Two weeks ago, Turkey carried out a major nationwide crackdown on the group, which is branded a terrorist organisation by the United States and the European Union, and which most recently claimed a suicide bombing that killed a police officer in Istanbul on September 11.
DHKP-C is vehemently anti-US, anti-NATO, and anti-Turkish establishment.
However, there was no immediate claim of responsibility for what was the latest of many bloody attacks in Turkey which in the past have been blamed on Kurdish militants, leftist extremists or Al-Qaeda linked groups.
Friday's bombing came on the last day of Hillary Clinton's tenure as US secretary of state and a week after NATO declared that a battery of US-made Patriot missiles went operational on Turkey's border with war-torn Syria.
"The attacks target the well-being and peace in our country," Erdogan said in televised remarks. "We will stand tall and we will stand together... we will get over these."
The force of the blast damaged nearby buildings in the Cankaya neighbourhood of the capital where many other state institutions and embassies are also located.
Police cordoned off the area, while a police helicopter hovered in the air above and armed US Marines patrolled the embassy roof.
Television footage showed a wounded woman with a blood-stained face being carried into an ambulance on a stretcher.
The Turkish foreign ministry strongly condemned the attack as an "hostile act of terror targeting democratic values defended by Turkey, the United States and other allies".
US ambassador Francis Ricciardone vowed to work with Turkey to fight terror, confirming the death of the Turkish security guard.
"We will continue to fight terrorism together. From today's event it is clear we both suffer from this terrible terror problem," he told reporters, adding that the compound was "now secure".
"We are determined... only more to collaborate together until we defeat this problem."
The embassy warned US citizens to avoid its diplomatic missions in Turkey until further notice and to avoid potential troublespots and demonstrations.

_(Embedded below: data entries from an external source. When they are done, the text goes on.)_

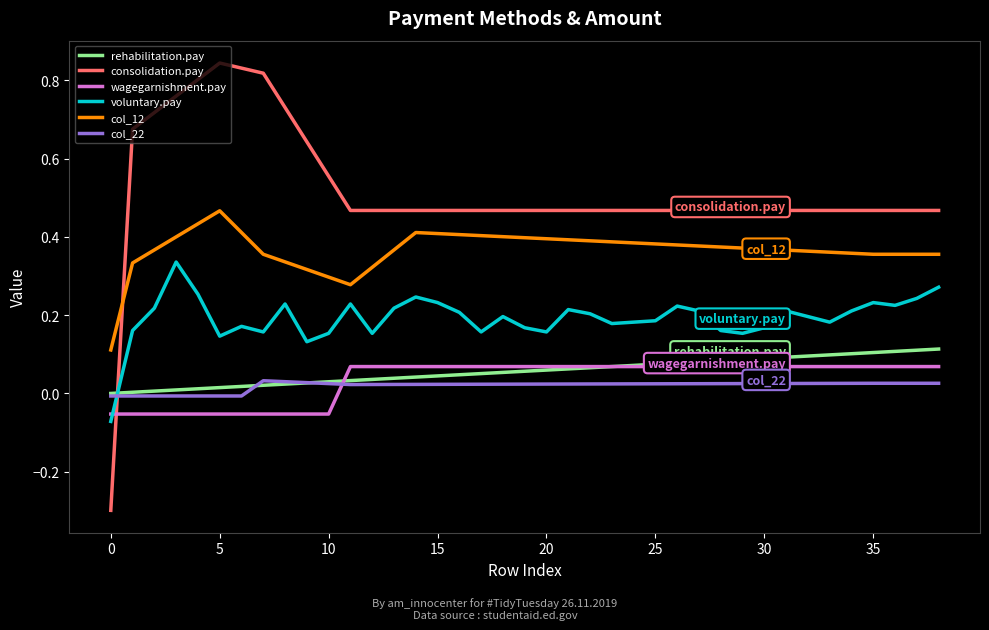

After their last crossing, which series has the higher values: col_22 or consolidation.pay?

consolidation.pay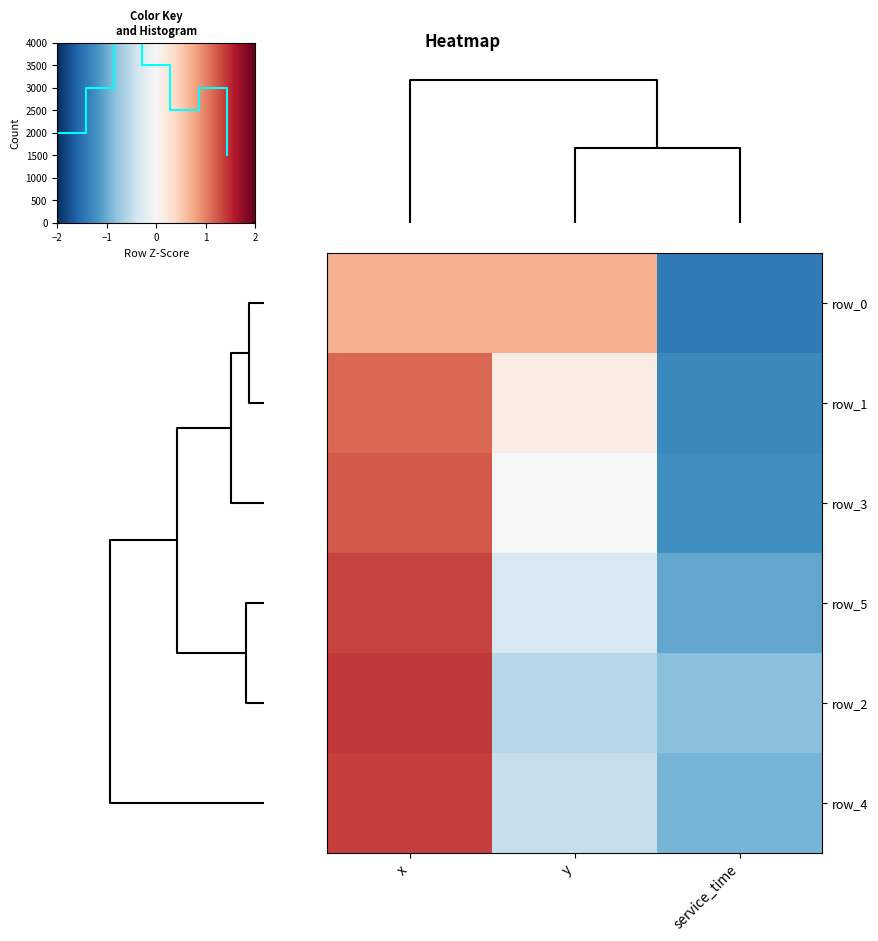

Is it true that row_1 equals -0.3 at service_time?

False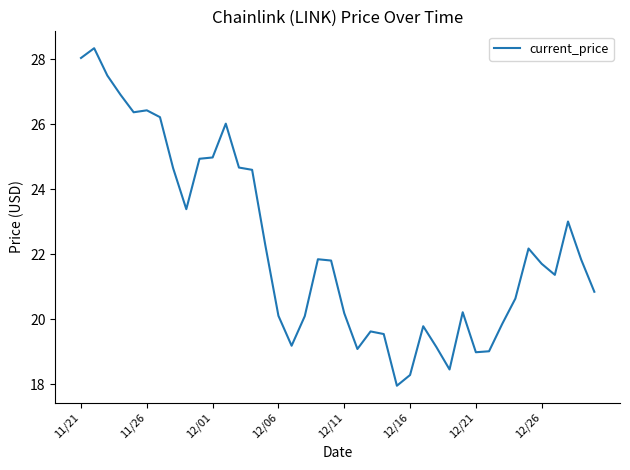

What is the greatest value displayed?

28.3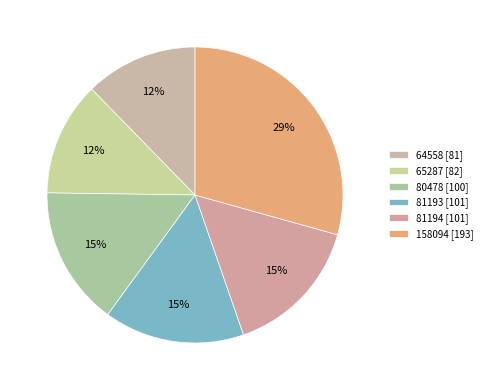

How many segments does this pie chart have?

6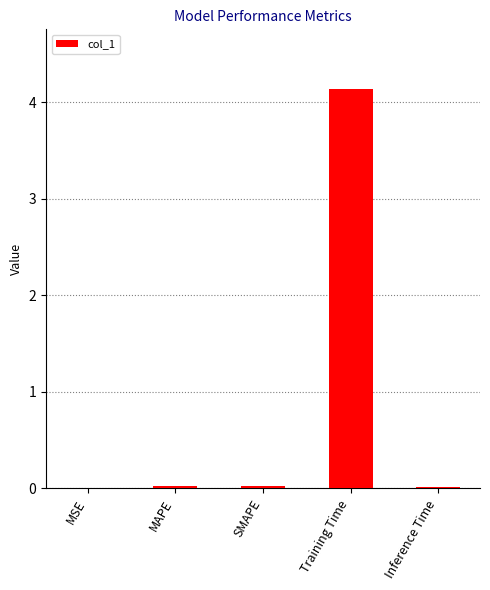

What is the sum of all values?

4.2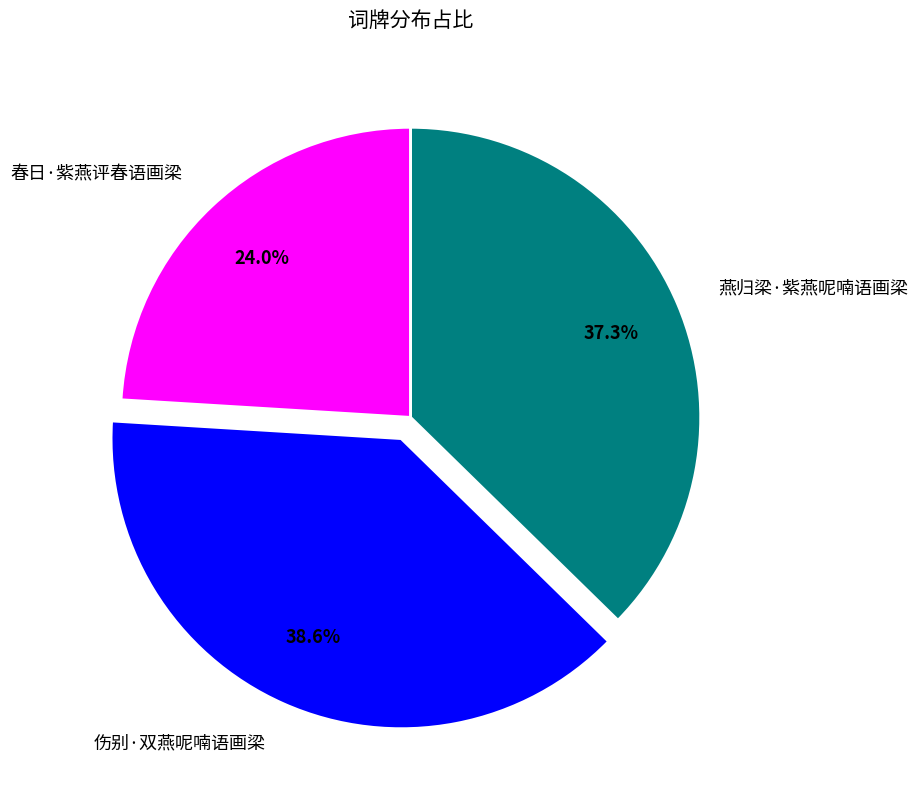

To the nearest percent, what portion does 伤别·双燕呢喃语画梁 represent?

39%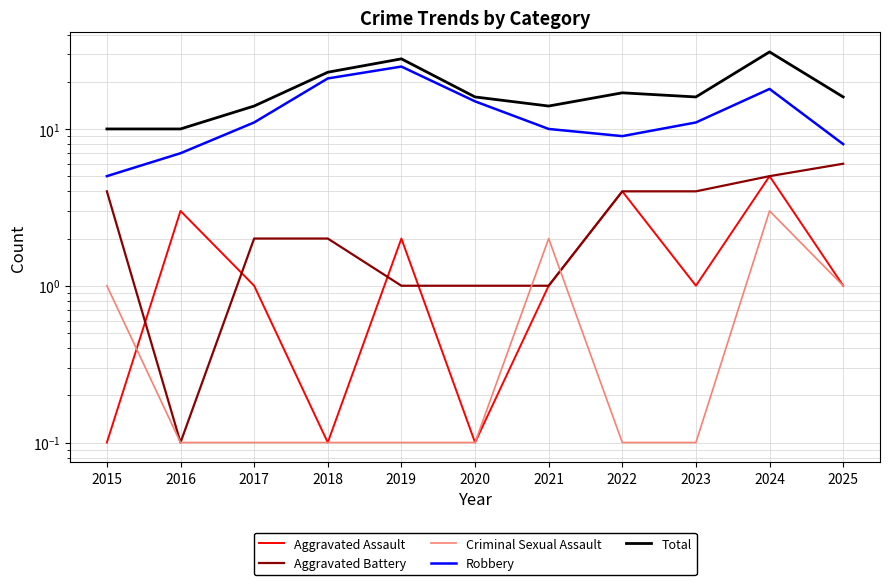

In Aggravated Battery, how many points are lower than both neighbors (excluding endpoints)?

1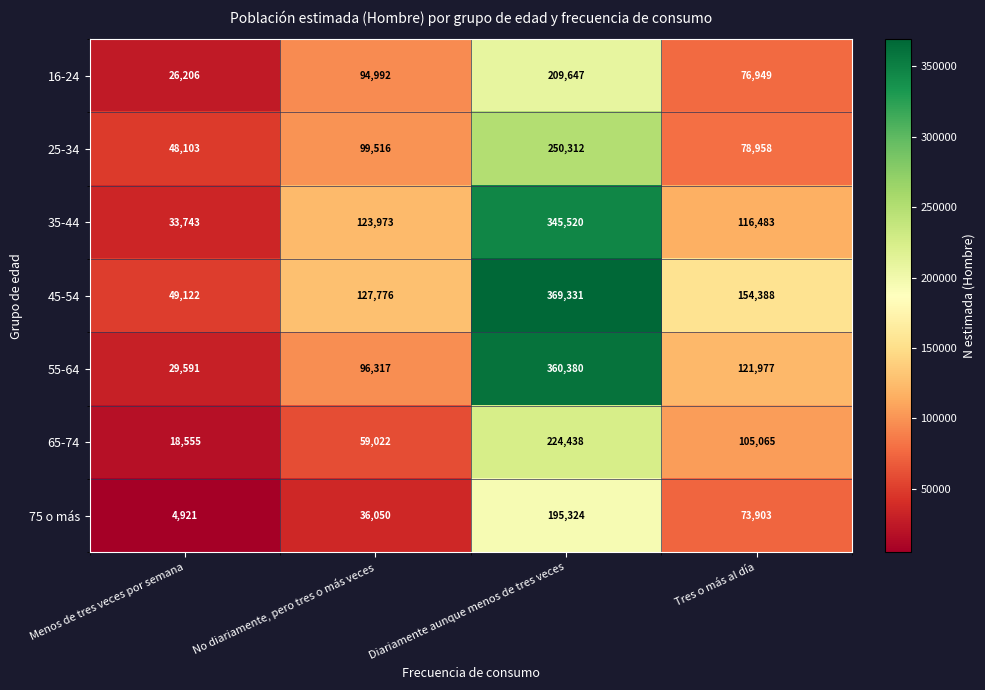

The value of 16-24 at Diariamente aunque menos de tres veces is 367317. True or false?

False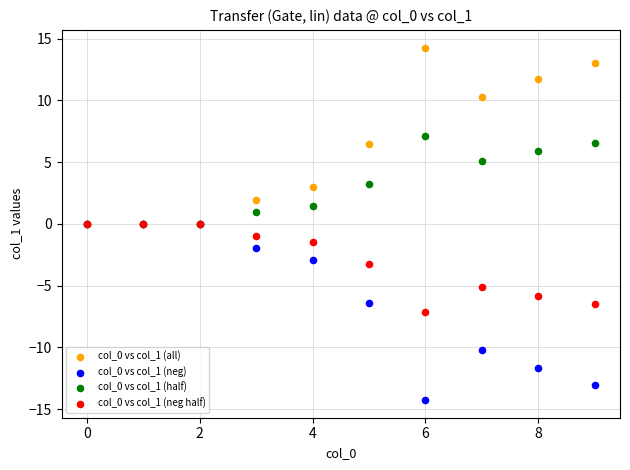

Which series reaches the minimum Y coordinate?

col_0 vs col_1 (neg)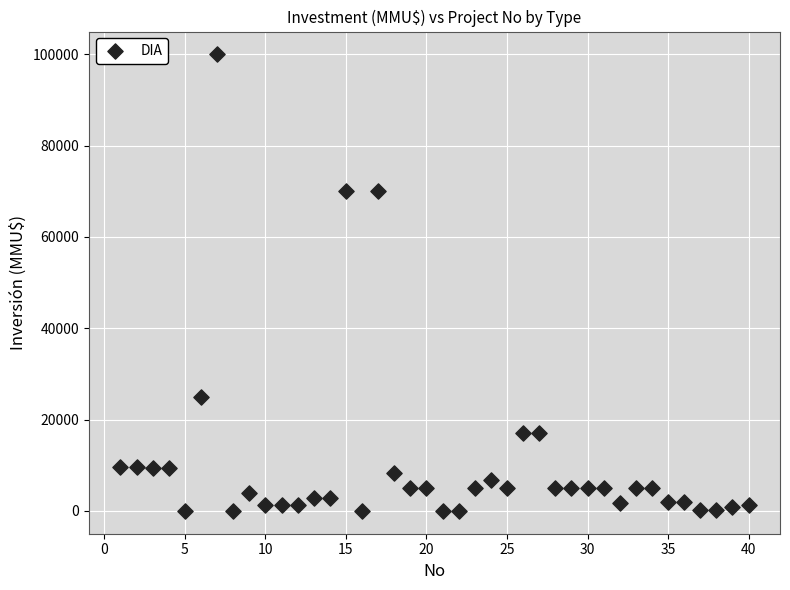

What is the range of Y values (max minus min)?

100000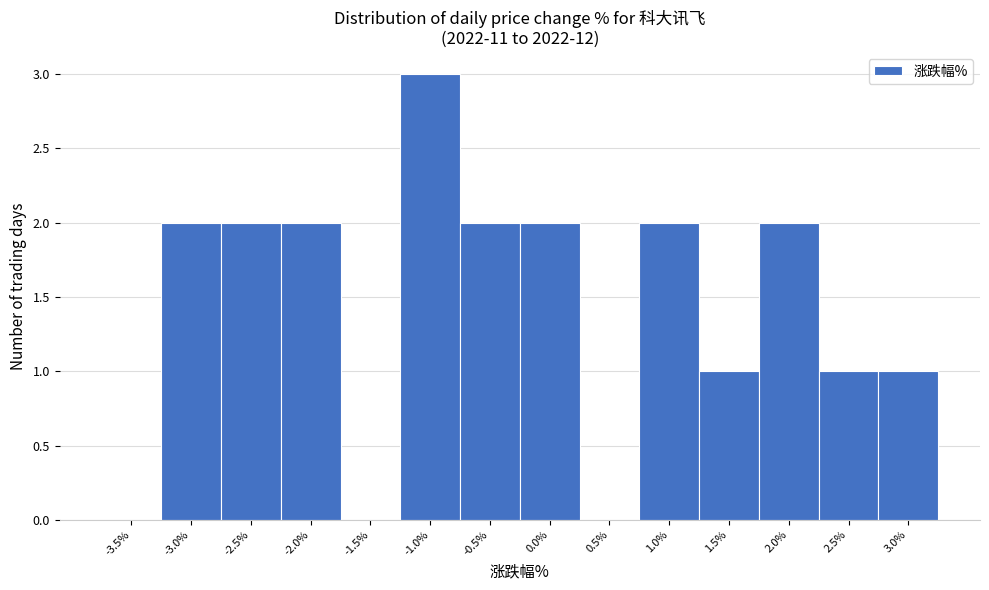

Reading right to left, transcribe all the data shown in this chart.

3.0%=1	2.5%=1	2.0%=2	1.5%=1	1.0%=2	0.5%=0	0.0%=2	-0.5%=2	-1.0%=3	-1.5%=0	-2.0%=2	-2.5%=2	-3.0%=2	-3.5%=0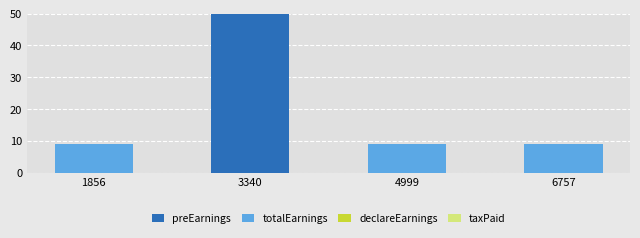

At 1856, list the series in order from largest to smallest.

totalEarnings, preEarnings, declareEarnings, taxPaid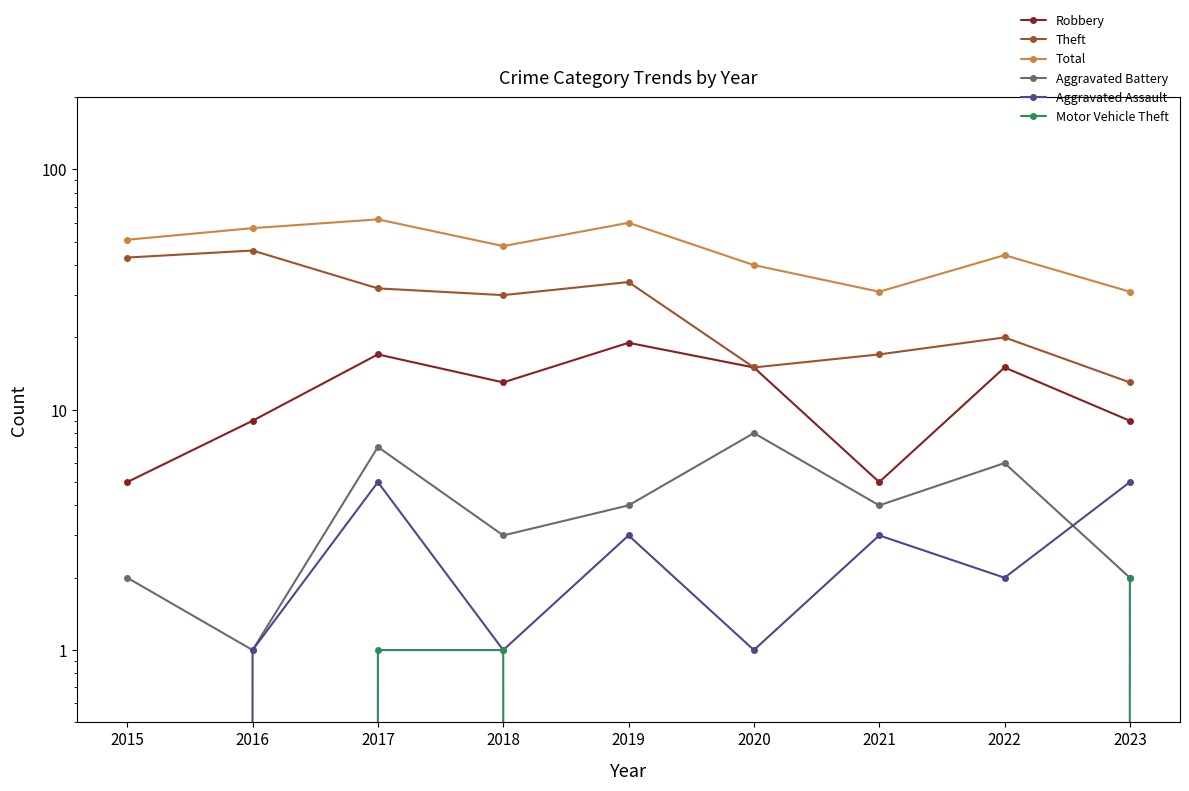

Reading left to right, list all the values displayed in this chart.

Robbery: 2015=5	2016=9	2017=17	2018=13	2019=19	2020=15	2021=5	2022=15	2023=9
Theft: 2015=43	2016=46	2017=32	2018=30	2019=34	2020=15	2021=17	2022=20	2023=13
Total: 2015=51	2016=57	2017=62	2018=48	2019=60	2020=40	2021=31	2022=44	2023=31
Aggravated Battery: 2015=2	2016=1	2017=7	2018=3	2019=4	2020=8	2021=4	2022=6	2023=2
Aggravated Assault: 2015=0	2016=1	2017=5	2018=1	2019=3	2020=1	2021=3	2022=2	2023=5
Motor Vehicle Theft: 2015=0	2016=0	2017=1	2018=1	2019=0	2020=0	2021=0	2022=0	2023=2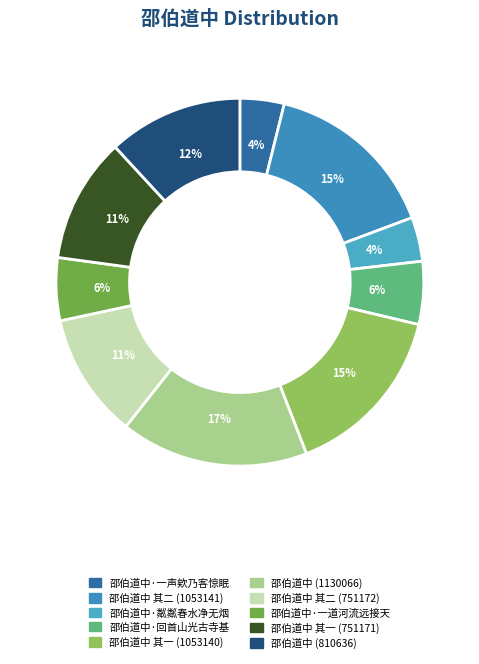

To the nearest percent, what is the difference between the largest and smallest slice percentages?

13%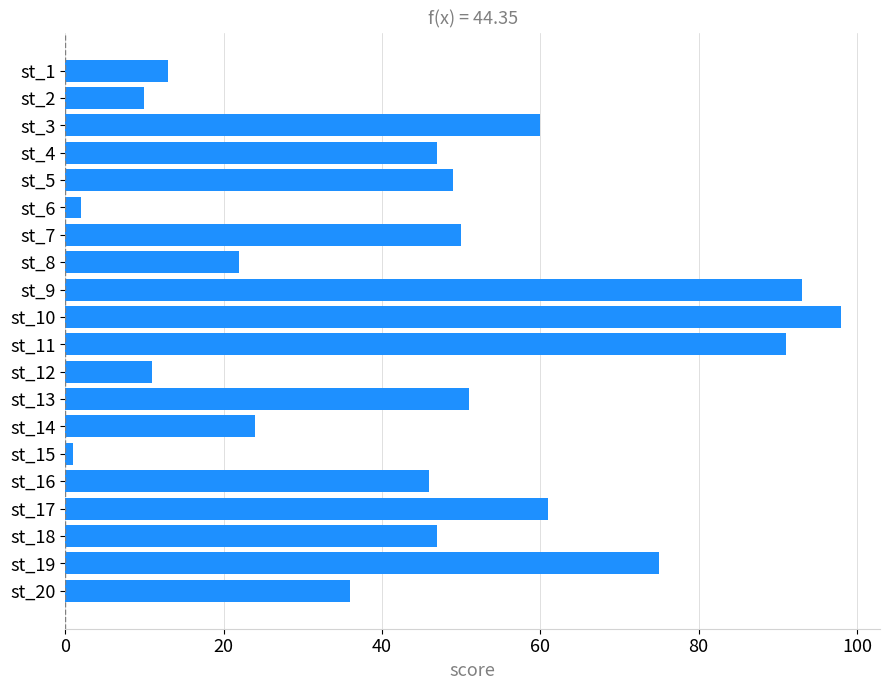

What is the value of the 5th bar from the top?

49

In September, the US ambassador to Libya and three other people were killed when dozens of heavily-armed Al-Qaeda-linked militants overran the US consulate in the eastern city of Benghazi and a nearby CIA-run annex.
French Foreign Minister Laurent Fabius and his British counterpart William Hague were among those to condemn the Turkish bombing, the latest targeting Western diplomatic missions in the country.
Predominantly Muslim Turkey, a close US ally and NATO member, has become a fierce critic of the regime of President Bashar al-Assad since the uprising erupted in March 2011 and called for the deployment of the Patriot missiles after several cross-border attacks.
In July 2008, three gunmen and three Turkish policemen were killed in an attack outside the US consulate in Istanbul.
In November 2003, four suicide car-bomb attacks on two Istanbul synagogues, the British consulate and British bank HSBC killed 63 people, including Britain's consul general. They were claimed by an Al-Qaeda cell.
Friday's attack also came as the Turkish government is negotiating with leaders of the outlawed Kurdistan Workers' Party (PKK) to resolve the three-decade Kurdish conflict.
The insurgency by Kurdish rebels seeking autonomy in the southeast has claimed 45,000 lives, most of them Kurdish.
The PKK, which is regarded as a terrorist group by Ankara and its Western allies, had stepped up its attacks last year, usually targeting Turkish security forces.